**EXERCISE TASK 1**
Retype the planetary time discussion word for word, everything from "Derri Herbert sleep patterns" down to "the international dateline.".
**EXERCISE TASK 2**
Summarize the planetary time discussion in two sentences.

**QUOTED PASSAGE**

SciFi Q of the Day: Planetary Time

By Lsmpascal (Own work) [CC-BY-SA-3.0 (http://creativecommons.org/licenses/by-sa/3.0)%5D, via Wikimedia Commons

SciFi Question of the Day: Your colony is on a planet whose day is approximately equal to 19 1/4 Earth hours. Do you continue to use Earth time and say your day is 19 1/4 hours long? Or do you divide your planet’s day into a certain number of hours?

Facebook Answers:

  Derri Herbert I would divide my new planet’s day.

  Dave Mac Does this planet have a Moon?

  AmyBeth Fredricksen Ummm… sure. Two.

  Dave Mac Two? Omg that changes everything. Are their orbits in conjunction with the rotation of the solar sun?

  AmyBeth Fredricksen No.

  Daniel Beard are you on the surface or underground?

  AmyBeth Fredricksen Our city is built on a long-dormant volcano. Liveable levels extend about a kilometer below the surface, but the towers of the city reach up almost that high.

  Daniel Beard Ok, so you can’t just ignore it as if you were on Luna. Losing nearly a full quarter of the rhythm the human has evolved into. the primary question is how long do you sleep, and how long do you stay awake. that is something that the next few generations will work out.

  Dave Mac I’m going to need extra time to hold protest marches.

  Daniel Beard But Let me see, 19.25 * 60 is 1155 min. could work with 23 hours of 50 min each and a Catch up of 5 min. or something like that.

  AmyBeth Fredricksen There are competing factions on the planet who oppose each other, sometimes violently. Some think that the sleep pattern should mimic Earth, by spending 6 hours asleep and 12 or so awake. The other faction believes that alternating days should be spent sleeping and working.

And then there are the third party-goers… those descendants of Swiss watch makers who insist that local time should always match that of Geneva, whether it’s day or night on their own planet.

  Dave Mac I’m throwing in with Daniel, let’s speed up the clocks so that more men can break the 5 minute foreplay mark again.

  Derri Herbert sleep patterns usually (I say usually, as obviously people who live in the arctic circle aren’t awake OR asleep for weeks at a time) alter to a light/dark cycle – which is why shift workers go a bit mad 😛

  Melissa Conway Where are the Aztecs when you need them??

  AmyBeth Fredricksen I ask myself that every day.

Google Plus Answers:

  michael interbartolo  How often do they interact with earth? I would keep day native to the planet and just think of earth as in another time zone on the other side if the international dateline.

  James Russell  We would have to divide to successfully acclimate and not go insane.

  Justin Stapleton  It depends on if my colonists can adjust to such rapid circadian rhythms. I have a feeling we would keep the 24 hours and invest in good window shades.

  James Russell  Connection with earth wouldn’t be instantaneous anyway.

  James Russell  Nah, we would just have shorter days.

  michael interbartolo  Your circadian is more due to light dark than hours in the day. Based on my years of sleep shifting in mission control.

  Kimberly Unger  Hm.  I’d keep “local time” and “earth time” much like we currently do timezones.  The length of light to dark can already vary hugely here on Earth depending on  the time of year and latitude, so I’m reasonably sure we could adapt to the shorter day.  Besides, building a colony requires a lot of morale, saying  “Planet X Time” helps turn the mind to this being “our” colony and “our” home…

  James Russell  Have a longer week, more work days, longer weekends, solid.

[Stored entries]
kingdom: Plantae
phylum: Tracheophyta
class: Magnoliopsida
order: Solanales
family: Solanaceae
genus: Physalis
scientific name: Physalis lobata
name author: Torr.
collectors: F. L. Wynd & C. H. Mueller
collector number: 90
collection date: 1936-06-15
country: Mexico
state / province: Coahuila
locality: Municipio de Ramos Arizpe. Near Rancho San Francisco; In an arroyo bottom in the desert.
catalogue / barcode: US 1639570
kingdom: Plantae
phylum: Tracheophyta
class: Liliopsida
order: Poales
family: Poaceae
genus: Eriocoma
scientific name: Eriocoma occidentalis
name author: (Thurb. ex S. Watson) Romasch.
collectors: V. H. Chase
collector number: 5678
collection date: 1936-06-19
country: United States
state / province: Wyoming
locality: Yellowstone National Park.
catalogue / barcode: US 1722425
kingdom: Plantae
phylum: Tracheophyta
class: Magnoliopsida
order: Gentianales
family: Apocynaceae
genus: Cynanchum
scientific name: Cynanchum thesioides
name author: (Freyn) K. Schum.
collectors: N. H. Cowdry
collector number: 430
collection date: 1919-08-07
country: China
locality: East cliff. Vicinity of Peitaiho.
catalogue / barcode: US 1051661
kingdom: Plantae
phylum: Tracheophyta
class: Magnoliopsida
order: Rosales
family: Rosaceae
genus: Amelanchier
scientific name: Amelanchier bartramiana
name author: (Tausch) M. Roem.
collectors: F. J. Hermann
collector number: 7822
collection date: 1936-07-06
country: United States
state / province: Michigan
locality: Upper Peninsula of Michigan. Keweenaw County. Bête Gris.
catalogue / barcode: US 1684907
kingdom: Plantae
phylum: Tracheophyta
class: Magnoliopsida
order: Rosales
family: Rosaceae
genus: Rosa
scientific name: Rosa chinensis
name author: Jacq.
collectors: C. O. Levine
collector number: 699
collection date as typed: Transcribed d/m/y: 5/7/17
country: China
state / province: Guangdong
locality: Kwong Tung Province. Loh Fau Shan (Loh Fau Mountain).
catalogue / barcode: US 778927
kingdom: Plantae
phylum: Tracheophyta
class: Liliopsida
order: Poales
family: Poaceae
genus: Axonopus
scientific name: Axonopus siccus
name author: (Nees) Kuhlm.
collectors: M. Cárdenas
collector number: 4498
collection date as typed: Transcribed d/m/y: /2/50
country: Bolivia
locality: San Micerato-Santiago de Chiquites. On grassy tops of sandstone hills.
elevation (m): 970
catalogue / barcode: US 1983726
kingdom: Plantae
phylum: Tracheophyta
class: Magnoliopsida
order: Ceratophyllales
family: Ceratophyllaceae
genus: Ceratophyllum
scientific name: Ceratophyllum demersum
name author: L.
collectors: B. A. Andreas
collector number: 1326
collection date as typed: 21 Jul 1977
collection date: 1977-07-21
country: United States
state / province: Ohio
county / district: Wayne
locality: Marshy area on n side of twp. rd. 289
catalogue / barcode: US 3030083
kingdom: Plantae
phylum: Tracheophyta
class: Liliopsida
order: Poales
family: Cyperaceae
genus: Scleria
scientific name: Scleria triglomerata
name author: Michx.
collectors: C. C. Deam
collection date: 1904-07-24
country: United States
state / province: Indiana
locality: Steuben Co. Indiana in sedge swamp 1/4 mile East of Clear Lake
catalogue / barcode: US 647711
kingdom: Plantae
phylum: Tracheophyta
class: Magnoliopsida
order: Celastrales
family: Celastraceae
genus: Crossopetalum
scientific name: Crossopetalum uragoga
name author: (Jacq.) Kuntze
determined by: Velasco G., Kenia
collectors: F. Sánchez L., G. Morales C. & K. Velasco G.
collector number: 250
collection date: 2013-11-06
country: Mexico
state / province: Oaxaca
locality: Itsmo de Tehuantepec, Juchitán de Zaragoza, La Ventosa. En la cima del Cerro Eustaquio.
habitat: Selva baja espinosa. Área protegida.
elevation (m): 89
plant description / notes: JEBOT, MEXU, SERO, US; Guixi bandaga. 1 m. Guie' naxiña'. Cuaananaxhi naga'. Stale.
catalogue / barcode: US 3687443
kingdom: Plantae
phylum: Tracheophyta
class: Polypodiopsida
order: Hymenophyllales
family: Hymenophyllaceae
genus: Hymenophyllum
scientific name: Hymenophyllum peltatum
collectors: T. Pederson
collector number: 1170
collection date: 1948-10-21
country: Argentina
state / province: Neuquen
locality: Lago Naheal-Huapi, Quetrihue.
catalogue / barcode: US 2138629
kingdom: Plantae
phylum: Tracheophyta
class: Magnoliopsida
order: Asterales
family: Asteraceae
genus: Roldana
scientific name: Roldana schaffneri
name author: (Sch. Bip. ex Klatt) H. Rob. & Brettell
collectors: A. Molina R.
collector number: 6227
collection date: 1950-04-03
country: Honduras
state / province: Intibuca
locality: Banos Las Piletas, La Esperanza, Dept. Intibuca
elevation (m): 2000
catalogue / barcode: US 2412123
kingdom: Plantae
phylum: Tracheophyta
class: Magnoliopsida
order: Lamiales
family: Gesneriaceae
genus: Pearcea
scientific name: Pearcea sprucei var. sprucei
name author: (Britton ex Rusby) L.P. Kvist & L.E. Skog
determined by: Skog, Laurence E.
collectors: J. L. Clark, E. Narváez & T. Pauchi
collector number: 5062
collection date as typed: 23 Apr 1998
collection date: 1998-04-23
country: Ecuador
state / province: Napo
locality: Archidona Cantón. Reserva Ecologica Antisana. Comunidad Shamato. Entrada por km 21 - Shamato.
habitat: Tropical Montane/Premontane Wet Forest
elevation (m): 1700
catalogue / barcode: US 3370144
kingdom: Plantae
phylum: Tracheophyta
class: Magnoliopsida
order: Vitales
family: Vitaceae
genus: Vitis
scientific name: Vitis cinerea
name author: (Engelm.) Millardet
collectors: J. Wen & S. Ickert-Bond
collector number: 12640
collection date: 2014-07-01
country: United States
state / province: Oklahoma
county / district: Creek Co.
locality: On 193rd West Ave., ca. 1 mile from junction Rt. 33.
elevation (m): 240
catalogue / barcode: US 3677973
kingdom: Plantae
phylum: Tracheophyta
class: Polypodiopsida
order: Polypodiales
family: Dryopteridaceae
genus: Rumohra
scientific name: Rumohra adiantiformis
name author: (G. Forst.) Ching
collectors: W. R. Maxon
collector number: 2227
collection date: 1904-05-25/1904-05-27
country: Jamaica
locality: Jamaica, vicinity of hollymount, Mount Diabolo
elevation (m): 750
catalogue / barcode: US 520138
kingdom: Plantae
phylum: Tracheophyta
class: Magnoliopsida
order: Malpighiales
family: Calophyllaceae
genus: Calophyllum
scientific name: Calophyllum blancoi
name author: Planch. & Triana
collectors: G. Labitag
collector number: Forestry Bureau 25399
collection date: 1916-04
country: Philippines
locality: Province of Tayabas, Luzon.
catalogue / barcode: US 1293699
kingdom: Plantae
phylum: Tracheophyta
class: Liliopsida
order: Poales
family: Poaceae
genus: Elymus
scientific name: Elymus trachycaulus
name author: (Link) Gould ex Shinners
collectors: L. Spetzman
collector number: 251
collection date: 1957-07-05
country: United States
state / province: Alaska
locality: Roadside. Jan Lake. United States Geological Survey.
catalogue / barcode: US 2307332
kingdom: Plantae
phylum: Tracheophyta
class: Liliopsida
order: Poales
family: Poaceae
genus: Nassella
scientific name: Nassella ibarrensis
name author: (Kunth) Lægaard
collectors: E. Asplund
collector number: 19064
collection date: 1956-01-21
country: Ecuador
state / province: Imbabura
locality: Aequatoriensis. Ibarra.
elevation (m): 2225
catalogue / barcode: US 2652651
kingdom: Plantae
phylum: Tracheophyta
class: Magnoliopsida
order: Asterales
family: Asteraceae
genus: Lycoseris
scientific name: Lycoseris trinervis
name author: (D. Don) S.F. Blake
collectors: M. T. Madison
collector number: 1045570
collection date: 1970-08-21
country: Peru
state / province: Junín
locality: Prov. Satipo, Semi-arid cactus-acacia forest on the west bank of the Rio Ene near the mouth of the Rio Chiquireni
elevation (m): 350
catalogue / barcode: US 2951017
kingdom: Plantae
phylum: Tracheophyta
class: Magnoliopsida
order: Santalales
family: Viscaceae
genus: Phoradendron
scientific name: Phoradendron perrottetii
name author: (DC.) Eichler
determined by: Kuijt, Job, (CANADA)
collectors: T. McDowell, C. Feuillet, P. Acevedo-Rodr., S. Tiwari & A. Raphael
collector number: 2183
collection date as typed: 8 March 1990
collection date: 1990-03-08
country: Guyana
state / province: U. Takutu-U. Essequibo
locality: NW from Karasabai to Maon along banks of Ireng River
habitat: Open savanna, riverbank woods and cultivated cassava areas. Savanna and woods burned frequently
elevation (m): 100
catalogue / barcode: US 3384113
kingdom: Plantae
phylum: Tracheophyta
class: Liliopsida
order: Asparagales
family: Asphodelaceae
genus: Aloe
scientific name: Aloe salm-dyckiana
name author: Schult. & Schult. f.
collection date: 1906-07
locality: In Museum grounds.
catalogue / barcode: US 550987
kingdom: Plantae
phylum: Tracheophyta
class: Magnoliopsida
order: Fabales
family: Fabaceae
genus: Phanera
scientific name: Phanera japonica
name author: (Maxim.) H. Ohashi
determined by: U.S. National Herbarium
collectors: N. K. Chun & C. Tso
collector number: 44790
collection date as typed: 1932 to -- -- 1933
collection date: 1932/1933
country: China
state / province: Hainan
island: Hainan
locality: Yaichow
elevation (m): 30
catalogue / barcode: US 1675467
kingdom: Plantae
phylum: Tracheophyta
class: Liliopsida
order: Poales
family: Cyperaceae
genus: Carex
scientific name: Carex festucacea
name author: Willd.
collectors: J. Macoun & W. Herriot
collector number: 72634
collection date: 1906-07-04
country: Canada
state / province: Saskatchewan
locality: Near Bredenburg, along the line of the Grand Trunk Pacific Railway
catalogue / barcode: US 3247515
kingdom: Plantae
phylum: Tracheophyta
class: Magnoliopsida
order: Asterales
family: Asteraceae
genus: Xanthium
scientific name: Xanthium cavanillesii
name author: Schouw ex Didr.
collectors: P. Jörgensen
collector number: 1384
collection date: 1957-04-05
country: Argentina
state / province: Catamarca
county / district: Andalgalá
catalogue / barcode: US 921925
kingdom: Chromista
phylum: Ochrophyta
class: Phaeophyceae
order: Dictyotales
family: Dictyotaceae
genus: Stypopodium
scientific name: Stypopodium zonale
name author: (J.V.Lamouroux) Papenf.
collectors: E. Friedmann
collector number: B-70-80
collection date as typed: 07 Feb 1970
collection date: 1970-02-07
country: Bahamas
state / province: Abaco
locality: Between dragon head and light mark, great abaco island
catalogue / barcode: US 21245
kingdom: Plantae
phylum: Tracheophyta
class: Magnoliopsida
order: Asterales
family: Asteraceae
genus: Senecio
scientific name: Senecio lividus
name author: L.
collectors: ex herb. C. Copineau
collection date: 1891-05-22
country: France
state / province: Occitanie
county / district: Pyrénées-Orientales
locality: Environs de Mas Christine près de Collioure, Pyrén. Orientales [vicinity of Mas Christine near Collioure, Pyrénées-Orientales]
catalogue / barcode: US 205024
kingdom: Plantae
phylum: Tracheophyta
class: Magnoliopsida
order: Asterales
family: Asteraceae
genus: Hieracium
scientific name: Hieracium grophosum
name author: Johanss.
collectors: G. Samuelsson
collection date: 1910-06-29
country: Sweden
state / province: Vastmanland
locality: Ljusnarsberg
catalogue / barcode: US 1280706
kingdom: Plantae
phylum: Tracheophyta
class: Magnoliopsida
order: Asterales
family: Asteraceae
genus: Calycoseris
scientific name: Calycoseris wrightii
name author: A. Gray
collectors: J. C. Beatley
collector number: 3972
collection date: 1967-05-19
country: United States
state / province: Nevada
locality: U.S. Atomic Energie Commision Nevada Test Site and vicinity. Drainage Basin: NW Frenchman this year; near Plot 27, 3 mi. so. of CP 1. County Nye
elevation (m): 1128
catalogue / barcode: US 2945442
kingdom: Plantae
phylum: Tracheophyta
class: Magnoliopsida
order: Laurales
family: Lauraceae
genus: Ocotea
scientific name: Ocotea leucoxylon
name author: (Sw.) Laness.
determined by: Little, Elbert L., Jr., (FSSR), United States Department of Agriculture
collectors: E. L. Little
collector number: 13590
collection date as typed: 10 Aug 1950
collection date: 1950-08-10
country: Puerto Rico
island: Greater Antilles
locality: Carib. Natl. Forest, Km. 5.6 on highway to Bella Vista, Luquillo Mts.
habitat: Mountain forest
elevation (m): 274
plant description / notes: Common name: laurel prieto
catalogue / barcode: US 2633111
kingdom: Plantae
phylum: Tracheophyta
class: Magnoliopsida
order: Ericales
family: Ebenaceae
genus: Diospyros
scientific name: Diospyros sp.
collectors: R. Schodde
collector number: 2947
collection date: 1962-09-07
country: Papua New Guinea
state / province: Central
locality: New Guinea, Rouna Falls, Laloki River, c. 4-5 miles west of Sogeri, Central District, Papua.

**RESPONSE 1**
Derri Herbert sleep patterns usually (I say usually, as obviously people who live in the arctic circle aren’t awake OR asleep for weeks at a time) alter to a light/dark cycle – which is why shift workers go a bit mad 😛

  Melissa Conway Where are the Aztecs when you need them??

  AmyBeth Fredricksen I ask myself that every day.

Google Plus Answers:

  michael interbartolo  How often do they interact with earth? I would keep day native to the planet and just think of earth as in another time zone on the other side if the international dateline.

**RESPONSE 2**
The discussion asks whether a colony on a planet with a day of about 19 1/4 Earth hours should keep Earth time or divide its own day into hours. Respondents on Facebook and Google Plus give varied answers, such as dividing the local day, keeping local and Earth time much like time zones, or keeping 24 hours and investing in good window shades, and some point out that sleep patterns follow the light/dark cycle.